After a total of 14 years in exile Menelik returned to Ethiopia in 1993 with the help of Mohammed Al-Amoudi, the Ethiopian-Saudi businessman.  Two years later he released a CD entitled, Gash Jembere on Ethio-Grooves Records.  The CD was a compilation of his best hits including the title track which Menelik sang as an ode to Mohammed Al-Amoudi for the kindness he had shown to him.  It should be noted that Gash Jemebere was a taxi driver near the Itege Hotel (named Awraris Hotel during the Derg) who was known for his kindness. Apart from special occasions Menelik didn’t perform. I was very fortunate to see him perform one song, Teyaqiyew Biaschegregn (Ene Wushetenew) in Addis Ababa for the Millennium (GC) festivities. The man still had the voice. One of the last shows he performed was at the 50th Anniversary celebrating the creation of the Haile Selassie Theatre in December 2005. Menelik Wossenachew’s private life was just that, private!  Getachew Debalque, his friend and old colleague remembers Menelik as a  shy, discreet   but  very talented soul.  Getachew tells a story of how one of Menelik’s brother was surprised to see Menelik perform live at the theatre as he was not aware of his sibling’s musical career at that time. Menelik remained a bachelor up until his death  but was known to have fathered several children.  Menelik died on December 24, 2008 from pneumonia.  He was contemplating a comeback and had gone to South Africa to fix an ear problem. Girma Beyene, upon learning of Menelik’s passing, paid the ultimate tribute to his fallen friend:

“He was a one man show.  Not only was he one of the most talented singers I came across but also one of the smartest [Menelik could speak Amharic, Tigrigna, English, French, Italian and Arabic]. I’ll miss his kindness, his voice and above all I’ll miss his friendship.”
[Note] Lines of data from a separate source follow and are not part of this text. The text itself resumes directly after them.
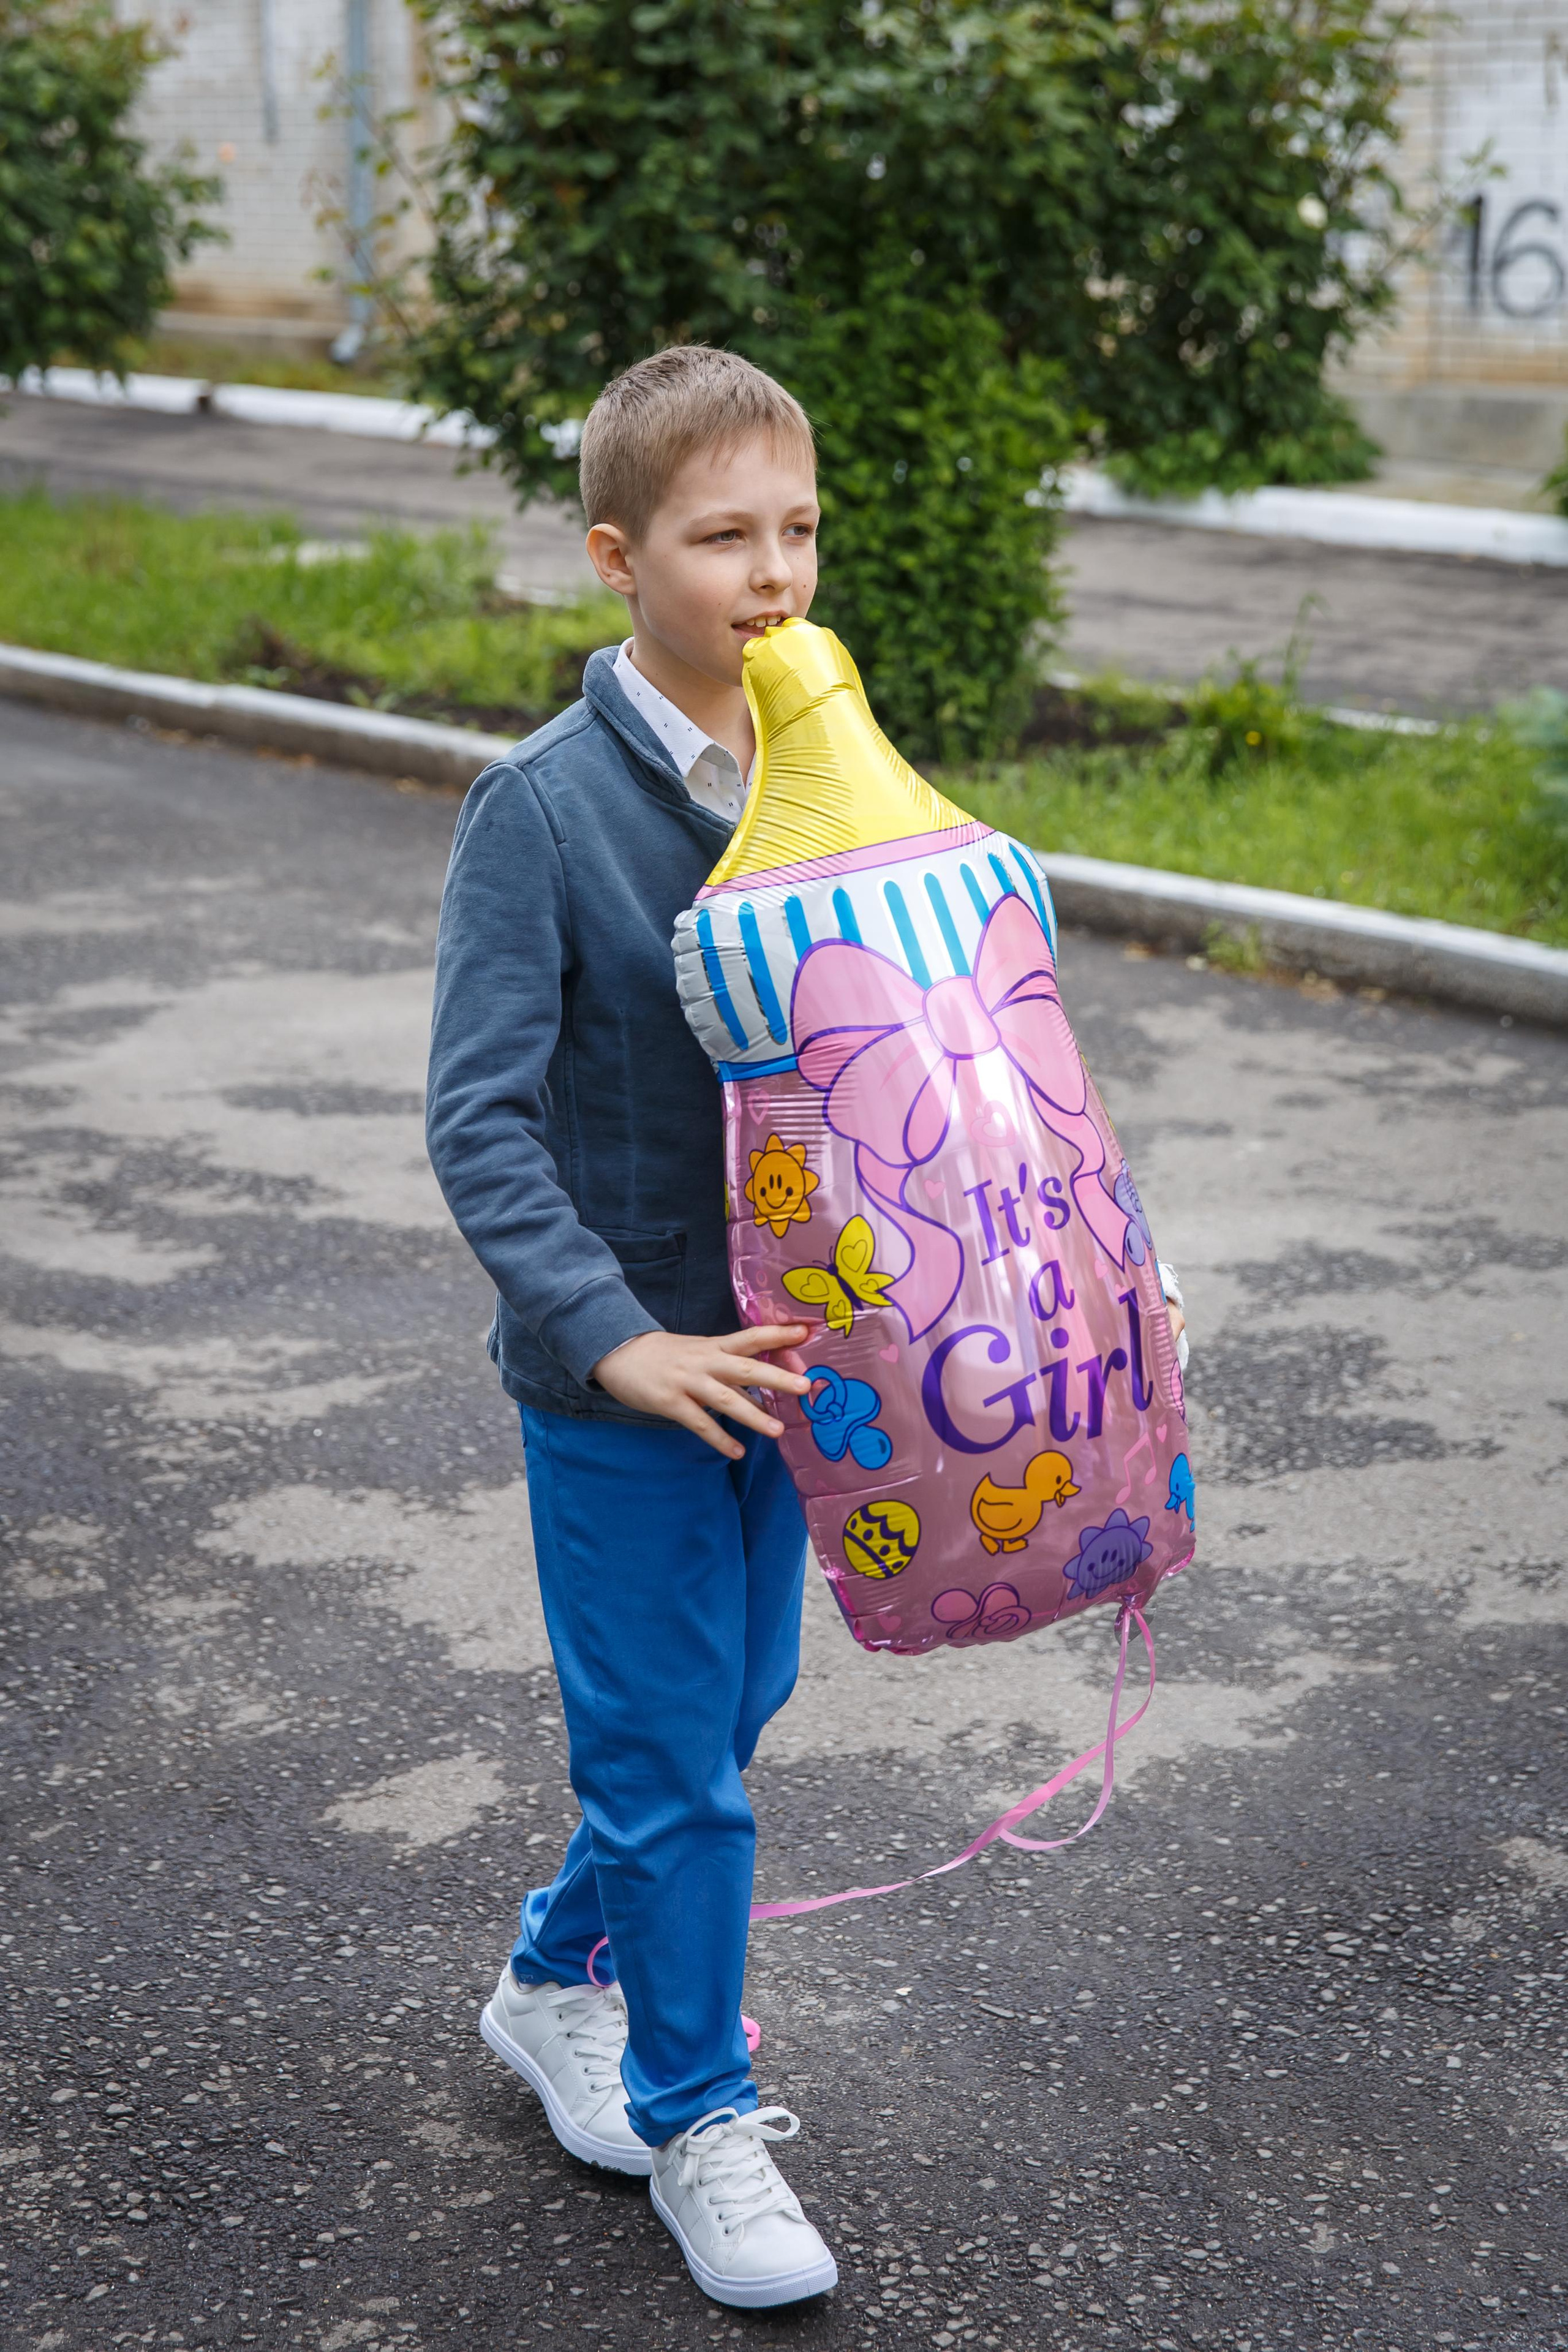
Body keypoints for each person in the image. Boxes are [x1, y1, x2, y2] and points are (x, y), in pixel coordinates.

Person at [424, 345, 839, 2310]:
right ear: (618, 555)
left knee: (723, 1722)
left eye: (799, 530)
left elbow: (911, 1052)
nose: (774, 575)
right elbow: (478, 1122)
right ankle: (697, 2113)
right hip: (625, 1388)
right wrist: (611, 1338)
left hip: (793, 1367)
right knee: (681, 1766)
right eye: (723, 536)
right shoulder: (542, 811)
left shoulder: (820, 756)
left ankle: (545, 1980)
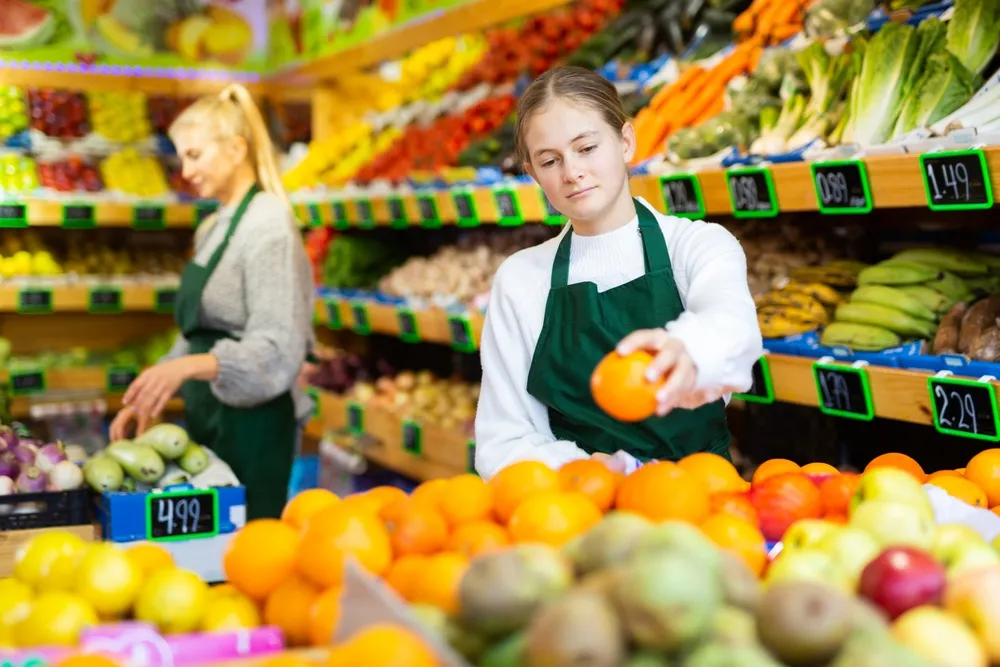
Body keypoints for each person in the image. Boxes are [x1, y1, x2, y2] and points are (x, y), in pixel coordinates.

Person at [474, 66, 762, 479]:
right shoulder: (520, 279)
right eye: (550, 160)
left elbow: (732, 328)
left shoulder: (697, 245)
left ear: (626, 142)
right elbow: (503, 438)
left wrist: (688, 350)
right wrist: (592, 471)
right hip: (580, 506)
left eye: (587, 148)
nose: (571, 171)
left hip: (701, 498)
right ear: (534, 174)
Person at [110, 84, 315, 519]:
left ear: (237, 149)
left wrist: (185, 368)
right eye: (181, 157)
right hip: (211, 415)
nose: (185, 172)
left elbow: (278, 350)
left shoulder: (269, 225)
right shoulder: (214, 227)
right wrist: (151, 389)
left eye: (195, 155)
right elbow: (199, 331)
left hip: (255, 424)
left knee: (250, 549)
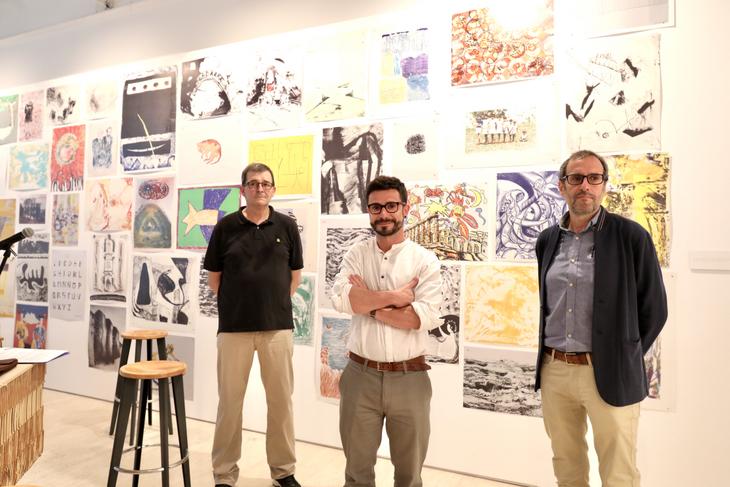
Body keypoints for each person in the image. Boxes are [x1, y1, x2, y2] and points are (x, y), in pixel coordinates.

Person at [534, 150, 667, 486]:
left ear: (604, 185)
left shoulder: (631, 236)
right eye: (576, 178)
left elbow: (654, 309)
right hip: (555, 370)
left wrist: (623, 353)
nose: (585, 185)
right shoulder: (547, 240)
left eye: (594, 178)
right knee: (566, 465)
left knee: (618, 471)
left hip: (608, 370)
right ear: (562, 185)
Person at [330, 175, 442, 487]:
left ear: (405, 208)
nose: (384, 214)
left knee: (409, 476)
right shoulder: (356, 255)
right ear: (368, 211)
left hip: (410, 379)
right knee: (357, 474)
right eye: (376, 207)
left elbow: (421, 317)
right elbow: (342, 300)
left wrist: (369, 304)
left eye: (391, 206)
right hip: (359, 376)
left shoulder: (424, 261)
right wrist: (396, 297)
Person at [204, 162, 303, 487]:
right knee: (230, 404)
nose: (260, 188)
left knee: (281, 403)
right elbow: (214, 280)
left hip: (278, 328)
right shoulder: (225, 227)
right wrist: (242, 304)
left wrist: (270, 304)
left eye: (265, 183)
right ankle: (224, 473)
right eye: (253, 183)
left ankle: (283, 472)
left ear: (273, 189)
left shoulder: (287, 226)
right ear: (243, 189)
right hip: (234, 329)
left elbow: (294, 277)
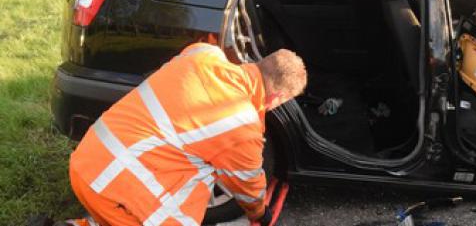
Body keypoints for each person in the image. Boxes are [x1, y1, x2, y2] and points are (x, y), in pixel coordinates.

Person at [67, 43, 307, 226]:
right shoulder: (242, 123)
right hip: (110, 188)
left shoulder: (203, 53)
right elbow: (248, 185)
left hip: (87, 161)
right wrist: (260, 214)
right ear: (277, 98)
So coming back to the question I raised at the beginning of this piece. Why fame for one and obscurity for another?  I guess there are no clear answers. Maybe its luck or because he had stayed away from music during his exile or that he didn’t have  the discography of others (Tilahun Gessesse, Mahmoud Ahmed, and Alemayehu Eshete) or that he didn’t jump start his career upon his return. Whatever the reason in the end what is important is that his contribution to the development of contemporary Ethiopian music should be recognized and never forgotten.